Beginning with the line containing "Rasa kasih mu..." and ending with the last line of the records, set down every line exactly.
___ Task data
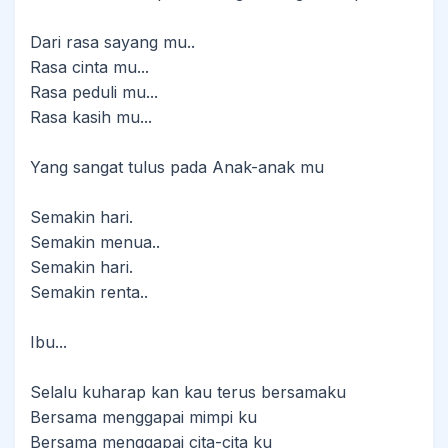
Dari rasa sayang mu..
Rasa cinta mu...
Rasa peduli mu...
Rasa kasih mu...
Yang sangat tulus pada Anak-anak mu
Semakin hari.
Semakin menua..
Semakin hari.
Semakin renta..
Ibu...
Selalu kuharap kan kau terus bersamaku
Bersama menggapai mimpi ku
Bersama menggapai cita-cita ku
______
Exercise solution →
Rasa kasih mu...
Yang sangat tulus pada Anak-anak mu
Semakin hari.
Semakin menua..
Semakin hari.
Semakin renta..
Ibu...
Selalu kuharap kan kau terus bersamaku
Bersama menggapai mimpi ku
Bersama menggapai cita-cita ku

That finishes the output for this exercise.